South Africa’s primary healthcare for women and children
South Africa’s public health system was revolutionised to include free public healthcare for pregnant women and for children up to the age of six while Nelson Mandela was in office. The system includes access to reproductive health care, free contraception and abortion.
Recent additions include a new matchstick-sized contraceptive implant, available for free to all South African women, regardless of whether they use private or public healthcare. The implant, under the brand name Implanon, provides protection from pregnancy for three years and was made available from clinics across the country in June 2014. Fertility is revived immediately upon removal of the implant, when a woman decides she wants to start a family.
The improvements to South Africa’s public healthcare are in line with reaching the fourth and fifth United Nations Health Millennium Development Goals to reduce child mortality and improve maternal health respectively.
An information technology win for South Africa
MomConnect was developed through collaboration between the Praekelt Foundation, MAMA, the Mobile Alliance for Maternal Action, and the Department of Health.
Praekelt uses open source mobile technology to improve the lives of people living in poverty, while MAMA uses mobile technology to improve the health of mothers in developing nations. MomConnect runs on Praekelt’s open source, cloud-based platform, Vumi.

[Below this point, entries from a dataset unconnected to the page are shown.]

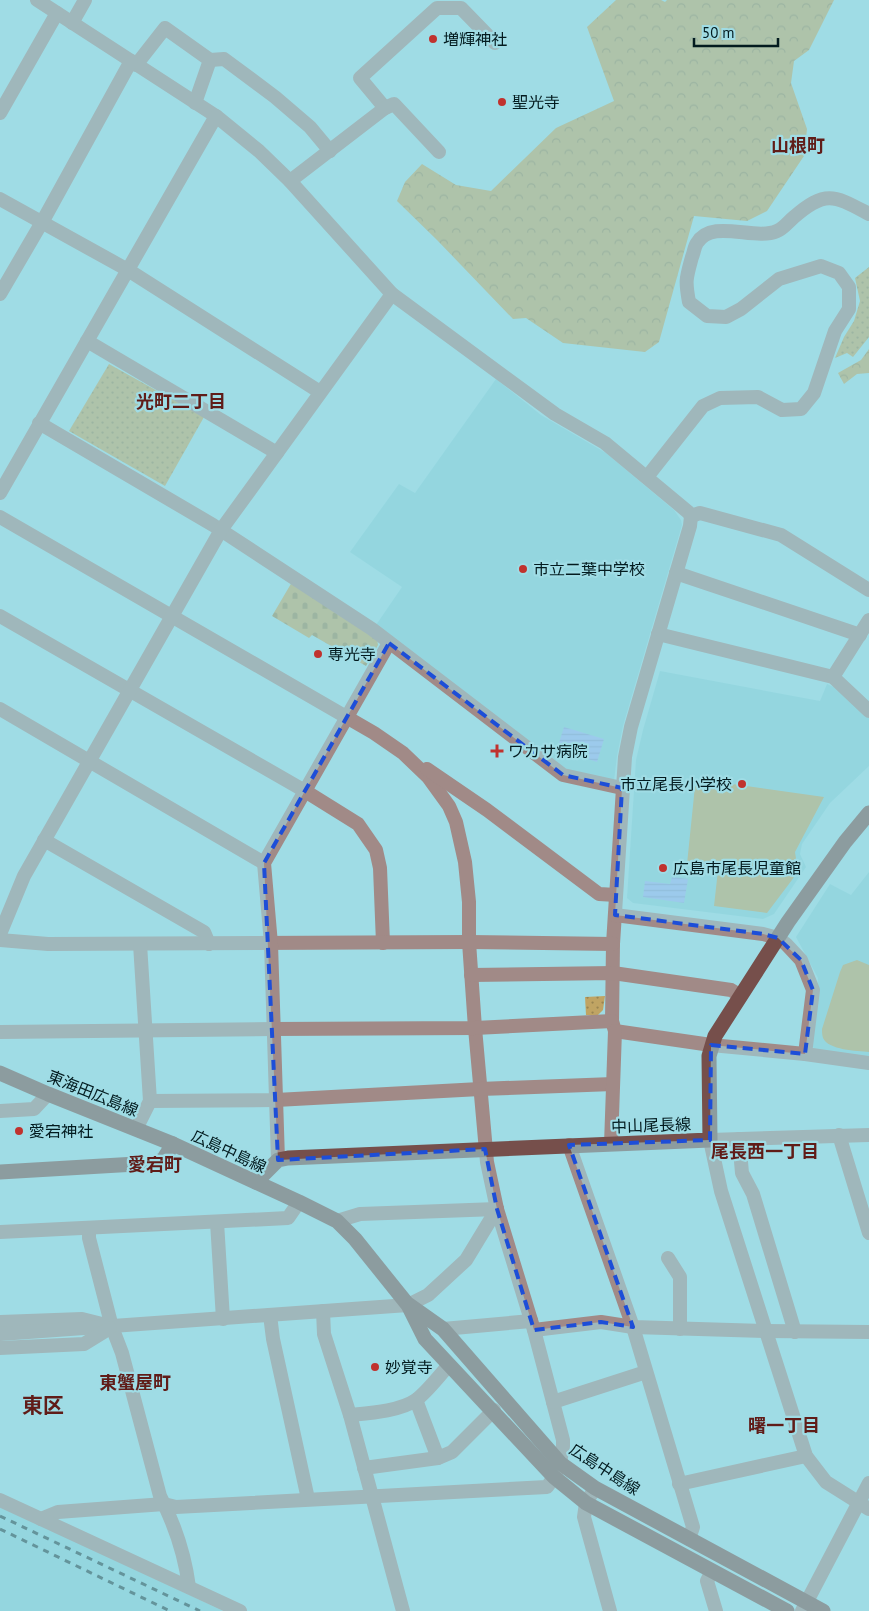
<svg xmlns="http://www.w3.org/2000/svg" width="869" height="1611" font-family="'PT Sans','Noto Sans JP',sans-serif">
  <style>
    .built { fill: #88cfd8 }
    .forest { fill: url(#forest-crowns) }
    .cemetery { fill: url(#cemetery-stones) }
    .park { fill: url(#park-dots) }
    .garden { fill: #c0a463 }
    .water { fill: url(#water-rules) }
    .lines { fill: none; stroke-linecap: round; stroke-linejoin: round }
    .minor { stroke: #a18a87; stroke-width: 14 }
    .major { stroke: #764f4b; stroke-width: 15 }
    .rail { stroke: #1e3c41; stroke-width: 3; stroke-dasharray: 6 6; stroke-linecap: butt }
    .marked { fill: none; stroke: #1d4ed8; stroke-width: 4; stroke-dasharray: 10 6; stroke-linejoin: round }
    .poi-dot { fill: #c0322e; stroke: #9fdce5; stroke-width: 2 }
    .labels { text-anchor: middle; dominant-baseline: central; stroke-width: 4.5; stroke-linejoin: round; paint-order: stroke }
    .poi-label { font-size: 16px; fill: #031b1f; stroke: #9fdce5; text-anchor: start }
    .street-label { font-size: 16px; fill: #031b1f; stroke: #9fdce5 }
    .neighbourhood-label { font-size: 18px; font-weight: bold; fill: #601c18; stroke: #9fdce5 }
    .district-label { font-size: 21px; font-weight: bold; fill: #601c18; stroke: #9fdce5 }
  </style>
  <defs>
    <pattern id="forest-crowns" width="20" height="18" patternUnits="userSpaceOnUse" patternTransform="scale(1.25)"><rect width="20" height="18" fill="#c0a463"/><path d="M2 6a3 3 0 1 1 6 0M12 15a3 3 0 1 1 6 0" fill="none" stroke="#9a8551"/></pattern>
    <pattern id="cemetery-stones" width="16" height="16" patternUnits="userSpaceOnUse" patternTransform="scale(1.25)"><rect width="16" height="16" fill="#c0a463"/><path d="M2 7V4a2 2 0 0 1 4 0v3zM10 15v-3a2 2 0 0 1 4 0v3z" fill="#9a8551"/></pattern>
    <pattern id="park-dots" width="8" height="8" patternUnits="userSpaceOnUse" patternTransform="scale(1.25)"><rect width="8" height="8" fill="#c0a463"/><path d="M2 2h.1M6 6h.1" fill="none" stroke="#9a8551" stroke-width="1.8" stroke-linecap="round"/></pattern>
    <pattern id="water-rules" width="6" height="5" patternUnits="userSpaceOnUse" patternTransform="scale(1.25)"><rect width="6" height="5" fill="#9ab4f3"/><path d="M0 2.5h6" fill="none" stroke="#839ad0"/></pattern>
  </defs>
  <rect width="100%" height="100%" fill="#9fdce5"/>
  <g class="built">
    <polygon points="496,379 541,415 606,453 674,510 681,520 682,525 623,726 617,756 614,781 567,770 376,625 402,587 350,552 399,484 415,493"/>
    <polygon points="660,671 820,701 827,684 836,688 869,717 869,766 830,803 802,844 800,854 806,867 774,914 763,919 633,903 627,898 636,760 643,730"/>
    <polygon points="869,872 869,1060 817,1052 812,1046 818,978 796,937 830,884 851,895"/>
    <polygon points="0,1505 223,1611 0,1611"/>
  </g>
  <g class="forest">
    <polygon points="616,0 661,0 665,2 667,0 834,0 809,50 794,61 791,83 807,129 804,156 767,211 747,221 694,216 659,342 645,352 563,343 526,318 513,319 437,240 397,201 405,182 422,164 456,185 491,191 556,128 614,101 587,27"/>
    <polygon points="869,349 869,373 857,374 844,384 838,373 861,360"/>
  </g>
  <polygon class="cemetery" points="292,582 377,639 378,645 366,666 312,635 309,638 272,616"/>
  <g class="park">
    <polygon points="869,267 869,337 853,357 847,353 835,358 844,337 854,321 860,301 855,278"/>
    <polygon points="109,364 204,417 165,486 69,431"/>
    <polygon points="605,996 603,1010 598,1015 586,1015 585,997"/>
  </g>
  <g class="garden">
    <polygon points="704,780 824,797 795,852 798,872 767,913 714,906 718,870 687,864 695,786"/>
    <path d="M857,960L869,965V1052C857,1051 828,1050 823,1038C822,1035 822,1032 822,1029L840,972L843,965Z"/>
  </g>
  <g class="water">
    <polygon points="564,727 604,739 597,762 557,749"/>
    <polygon points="672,877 688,879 684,903 643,897 645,881 670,884"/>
  </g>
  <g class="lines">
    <g class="minor">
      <polyline points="37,0 216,116 259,151 290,181 392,294 555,414 605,443 688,512 691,516 690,526 631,727 625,757 613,944 612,1021 615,1031 711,1045 805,1054 869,1063"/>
      <polyline points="72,23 85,0"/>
      <polyline points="210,60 224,59 275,97 310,127 330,151"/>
      <polyline points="136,65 165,28 210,60 195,103"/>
      <polyline points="385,108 360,78 437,8 461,8 495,43"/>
      <polyline points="0,113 57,13"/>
      <polyline points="290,181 385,108 394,104 439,152"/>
      <polyline points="0,199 128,270 320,392"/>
      <polyline points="0,294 45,217 131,61"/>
      <polyline points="87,341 277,453"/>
      <polyline points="39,423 213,525 372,629 563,775 622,788"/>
      <path d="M647,477L703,406L720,398L758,397L782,410L801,409L814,393L835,331L849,309V287L839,273L821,266L779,279L741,309L726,317L707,316L689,302C685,280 686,279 692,257C694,253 694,247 697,243C712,218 754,241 777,231C783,229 789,221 794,217C826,189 835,196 869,214"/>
      <polyline points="0,493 216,116"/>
      <polyline points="691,516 700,513 781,535 869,590"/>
      <polyline points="0,517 374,733 403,753 428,777 449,806 456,822 465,862 469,902 469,942 475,1028 487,1162 497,1209 534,1330 563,1440 563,1446 560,1463 554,1477 547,1487 176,1507 164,1504 58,1512 41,1519"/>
      <polyline points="676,573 860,635"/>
      <polyline points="0,616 305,791 358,824 376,850 380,868 383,943"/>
      <polyline points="658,634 833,677 869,711"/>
      <polyline points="833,677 869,620"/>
      <polyline points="0,709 264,863"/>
      <polyline points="427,769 487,810 599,894 616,895"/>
      <polyline points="44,840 204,932 209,944"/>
      <polyline points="615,915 763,934 778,938 786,944 801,960 813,990 805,1054"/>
      <polyline points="0,934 24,876 221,530 392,294"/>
      <polyline points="0,940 48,944 469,942 613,944"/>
      <polyline points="471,975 613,973 731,990 741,996"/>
      <polyline points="0,1032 273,1029 475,1028 612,1021"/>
      <polyline points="150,1101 276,1100 480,1089 613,1084"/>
      <polyline points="0,1111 34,1109 48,1094"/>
      <polyline points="136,1129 150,1101 140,944"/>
      <polyline points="839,1135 869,1233"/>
      <polyline points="869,1135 710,1140 721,1191 806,1456 826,1482 869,1509"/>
      <polyline points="739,1139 742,1173 753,1194 795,1332"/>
      <polyline points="611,1144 615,1031"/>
      <polyline points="569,1145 633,1327 693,1527 689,1539"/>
      <polyline points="278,1160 271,944 264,863 389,643"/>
      <polyline points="337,1221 360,1214 497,1209"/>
      <polyline points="217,1222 223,1319"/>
      <path d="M89,1228V1238L112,1327L122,1353L160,1496C174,1523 185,1556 189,1587"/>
      <polyline points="0,1232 288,1218 299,1202"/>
      <polyline points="668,1258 680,1277 680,1329"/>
      <polyline points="323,1311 324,1334 350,1415 403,1611"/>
      <polyline points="270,1315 273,1339 308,1499"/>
      <polyline points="0,1322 82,1319 102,1324"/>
      <polyline points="443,1329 531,1321"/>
      <polyline points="534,1330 601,1322 633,1327 766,1331 869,1332"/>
      <polyline points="0,1334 408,1305 428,1295 466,1260 497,1209"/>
      <polyline points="0,1348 84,1344 110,1328"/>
      <polyline points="416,1400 438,1458"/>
      <polyline points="553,1402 646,1372"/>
      <path d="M350,1415C370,1413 400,1411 416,1400C427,1392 439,1376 449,1365"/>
      <polyline points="364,1468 438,1458 452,1452 494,1410"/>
      <polyline points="679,1484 806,1456"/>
      <polyline points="595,1488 586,1503 584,1517 610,1611"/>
      <polyline points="0,1500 240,1611"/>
      <polyline points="712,1571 707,1581 716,1611"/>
      <polyline points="802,1611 869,1483"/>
    </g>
    <g class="major">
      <polyline points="0,1073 48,1094 173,1144 299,1202 337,1221 355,1239 408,1305 425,1339 554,1477 586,1503 787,1611"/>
      <polyline points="0,1172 153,1163 163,1160 173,1144"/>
      <polyline points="256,1182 278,1160 288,1158 710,1140 709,1056 715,1036 788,922 845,842 869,813"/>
      <polyline points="409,1305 443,1329 560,1463 595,1488 823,1611"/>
    </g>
    <g class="rail">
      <polyline points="0,1516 200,1611"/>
      <polyline points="0,1529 170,1611"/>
    </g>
  </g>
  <path d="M0 0H869V1611H0ZM389,643L563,775L622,788L615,915L763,934L778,938L801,960L813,990L805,1054L711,1045L710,1140L569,1145L633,1327L601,1322L534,1330L497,1209L485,1149L278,1160L264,863Z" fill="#9fdce5" fill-opacity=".55" fill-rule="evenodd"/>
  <path class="marked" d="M389,643L563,775L622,788L615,915L763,934L778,938L801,960L813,990L805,1054L711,1045L710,1140L569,1145L633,1327L601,1322L534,1330L497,1209L485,1149L278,1160L264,863Z"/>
  <g class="poi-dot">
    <circle cx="433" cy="39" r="5"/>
    <circle cx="502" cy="102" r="5"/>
    <circle cx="523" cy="569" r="5"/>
    <circle cx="318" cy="654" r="5"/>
    <path d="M494.5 743.5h5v5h5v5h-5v5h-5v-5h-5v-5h5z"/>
    <circle cx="742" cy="784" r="5"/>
    <circle cx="663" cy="868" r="5"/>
    <circle cx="19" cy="1131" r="5"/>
    <circle cx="375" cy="1367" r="5"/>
  </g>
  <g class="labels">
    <g class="poi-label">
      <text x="443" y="39">増輝神社</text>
      <text x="512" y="102">聖光寺</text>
      <text x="533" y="569">市立二葉中学校</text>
      <text x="328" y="654">専光寺</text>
      <text x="508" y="751">ワカサ病院</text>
      <text x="732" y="784" text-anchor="end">市立尾長小学校</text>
      <text x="673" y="868">広島市尾長児童館</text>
      <text x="29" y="1131">愛宕神社</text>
      <text x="385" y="1367">妙覚寺</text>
    </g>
    <g class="street-label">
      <text transform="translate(93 1093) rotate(22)">東海田広島線</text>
      <text transform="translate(651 1125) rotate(-2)">中山尾長線</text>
      <text transform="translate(229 1151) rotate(25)">広島中島線</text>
      <text transform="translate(605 1469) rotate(33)">広島中島線</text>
    </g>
    <g class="neighbourhood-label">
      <text x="798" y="145">山根町</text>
      <text x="181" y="401">光町二丁目</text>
      <text x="765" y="1151">尾長西一丁目</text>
      <text x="155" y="1164">愛宕町</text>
      <text x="135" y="1382">東蟹屋町</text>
      <text x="784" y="1425">曙一丁目</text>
    </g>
    <g class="district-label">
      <text x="43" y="1405">東区</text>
    </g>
  </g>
  <path d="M694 38v8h84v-8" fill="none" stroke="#031b1f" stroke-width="2.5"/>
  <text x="702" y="38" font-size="15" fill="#031b1f" stroke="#9fdce5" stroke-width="4" paint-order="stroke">50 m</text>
</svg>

The two organisations have previously worked with the University of the Witwatersrand’s Reproductive Health and HIV Institute and antenatal information provider BabyCenter to produce askmama.mobi, a mobile pregnancy information portal, and the MAMA Mxit portal. These projects were upscaled to produce MomConnect.
Praekelt Foundation’s technology works with Jembi Health Systems, which houses the official pregnancy registration information at the National Department of Health.